Multi-Rate and Variable-Rate Accoustic Modeling of Speech at Phone Syllable and Time Scales – Ozgur Cetin (ICSI/Berkeley)
In this talk we will describe a multi-rate extension of hidden Markov models HMMs, multi-rate coupled HMMs, and present their applications to acoustic modeling for speech recognition. Multi-rate HMMs are parsimonious models for stochastic processes that evolve at multiple time scales, using scale-based observation and state spaces. For speech recognition, we use multi-rate HMMs for joint acoustic modeling of speech at multiple time scales, complementing the usual short-term, phone-based representations of speech with wide modeling units and long-term temporal features. We consider two alternatives for the coarse scale in our multi-rate models, representing either phones, or syllable structure and lexical stress. We will also describe a variable-rate sampling extension to the basic multi-rate model, which tailors the analysis towards temporally fast-changing regions and significantly improves over fixed-rate sampling. Experiments on conversational telephone speech will be presented, showing that the proposed multi-rate approaches significantly improve recognition accuracy over HMM- and other coupled HMM-based approaches e.g. feature concatenation and multi-stream coupled HMMs for combining short- and long-term acoustic and linguistic information. This is a joint work with Mari Ostendorf of University of Washington.

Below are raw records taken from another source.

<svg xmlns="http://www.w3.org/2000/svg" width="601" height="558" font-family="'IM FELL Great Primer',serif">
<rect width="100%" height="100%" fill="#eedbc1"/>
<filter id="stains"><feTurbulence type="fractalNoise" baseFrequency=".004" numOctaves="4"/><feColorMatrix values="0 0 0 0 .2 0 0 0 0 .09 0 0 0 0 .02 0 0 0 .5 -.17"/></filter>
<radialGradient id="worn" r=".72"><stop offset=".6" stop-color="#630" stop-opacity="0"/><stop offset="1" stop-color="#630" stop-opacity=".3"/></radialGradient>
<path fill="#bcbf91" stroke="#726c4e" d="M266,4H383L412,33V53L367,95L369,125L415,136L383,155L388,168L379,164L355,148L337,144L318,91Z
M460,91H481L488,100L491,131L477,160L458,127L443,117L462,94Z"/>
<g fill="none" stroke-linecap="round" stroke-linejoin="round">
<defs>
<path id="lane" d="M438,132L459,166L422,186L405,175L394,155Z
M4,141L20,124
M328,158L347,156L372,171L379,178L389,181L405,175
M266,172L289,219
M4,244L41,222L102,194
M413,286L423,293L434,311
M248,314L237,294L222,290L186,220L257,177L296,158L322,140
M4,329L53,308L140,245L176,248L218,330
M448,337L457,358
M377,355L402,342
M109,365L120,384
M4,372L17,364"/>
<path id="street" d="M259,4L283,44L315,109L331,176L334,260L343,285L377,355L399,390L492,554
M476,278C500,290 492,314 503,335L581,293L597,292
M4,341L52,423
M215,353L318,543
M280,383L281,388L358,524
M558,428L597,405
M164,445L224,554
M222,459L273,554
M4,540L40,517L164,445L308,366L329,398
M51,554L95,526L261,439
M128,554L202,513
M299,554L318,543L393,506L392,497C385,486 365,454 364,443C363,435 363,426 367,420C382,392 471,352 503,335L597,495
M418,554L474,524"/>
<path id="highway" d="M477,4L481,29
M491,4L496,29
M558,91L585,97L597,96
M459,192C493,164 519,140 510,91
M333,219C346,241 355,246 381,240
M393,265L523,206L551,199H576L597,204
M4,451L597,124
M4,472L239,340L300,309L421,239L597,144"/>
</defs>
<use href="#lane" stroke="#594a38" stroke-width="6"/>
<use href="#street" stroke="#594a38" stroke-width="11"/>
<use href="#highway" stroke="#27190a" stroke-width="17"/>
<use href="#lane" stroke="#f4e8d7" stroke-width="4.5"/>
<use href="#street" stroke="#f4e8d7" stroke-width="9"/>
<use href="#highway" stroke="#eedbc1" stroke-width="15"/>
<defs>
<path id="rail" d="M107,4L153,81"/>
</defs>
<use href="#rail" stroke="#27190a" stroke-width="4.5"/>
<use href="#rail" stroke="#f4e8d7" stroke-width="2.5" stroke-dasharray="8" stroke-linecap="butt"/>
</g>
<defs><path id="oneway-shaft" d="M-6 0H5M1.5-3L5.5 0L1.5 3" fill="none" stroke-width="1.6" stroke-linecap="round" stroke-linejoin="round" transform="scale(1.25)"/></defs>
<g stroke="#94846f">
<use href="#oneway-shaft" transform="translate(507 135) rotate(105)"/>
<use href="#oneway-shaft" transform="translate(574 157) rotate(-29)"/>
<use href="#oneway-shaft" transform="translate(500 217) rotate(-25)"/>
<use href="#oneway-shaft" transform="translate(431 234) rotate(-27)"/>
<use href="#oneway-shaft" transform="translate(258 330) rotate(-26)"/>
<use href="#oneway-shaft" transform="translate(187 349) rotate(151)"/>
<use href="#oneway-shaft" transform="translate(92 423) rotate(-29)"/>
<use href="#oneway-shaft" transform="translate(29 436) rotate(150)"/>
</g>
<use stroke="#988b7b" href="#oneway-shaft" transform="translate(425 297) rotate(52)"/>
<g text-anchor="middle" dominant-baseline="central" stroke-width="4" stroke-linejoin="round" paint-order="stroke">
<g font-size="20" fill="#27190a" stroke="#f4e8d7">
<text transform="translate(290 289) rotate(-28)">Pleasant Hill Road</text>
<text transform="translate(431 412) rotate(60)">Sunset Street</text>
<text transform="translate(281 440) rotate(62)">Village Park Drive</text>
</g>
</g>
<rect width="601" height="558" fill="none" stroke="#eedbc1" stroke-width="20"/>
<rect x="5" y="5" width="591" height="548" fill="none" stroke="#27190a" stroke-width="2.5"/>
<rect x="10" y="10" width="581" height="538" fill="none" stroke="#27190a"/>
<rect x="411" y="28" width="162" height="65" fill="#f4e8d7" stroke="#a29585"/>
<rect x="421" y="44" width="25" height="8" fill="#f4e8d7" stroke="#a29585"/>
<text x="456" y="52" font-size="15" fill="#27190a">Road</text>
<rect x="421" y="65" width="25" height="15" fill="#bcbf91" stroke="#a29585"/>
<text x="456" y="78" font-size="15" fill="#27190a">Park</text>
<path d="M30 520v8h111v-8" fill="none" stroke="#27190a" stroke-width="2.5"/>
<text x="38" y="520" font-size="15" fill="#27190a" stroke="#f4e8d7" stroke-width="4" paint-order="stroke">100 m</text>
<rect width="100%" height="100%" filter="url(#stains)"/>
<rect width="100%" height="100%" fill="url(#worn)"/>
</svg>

Ozgur Cetin is a post-doctoral researcher at the International Computer Science Institute, Berkeley. He has received PhD and MS degrees from University of Washington, Seattle in 2005 and 2000, respectively, both in electrical engineering, and a BS degree from Bilkent University, Turkey in 1998 in electrical and electronics engineering. His research interests include machine learning, and speech and language processing.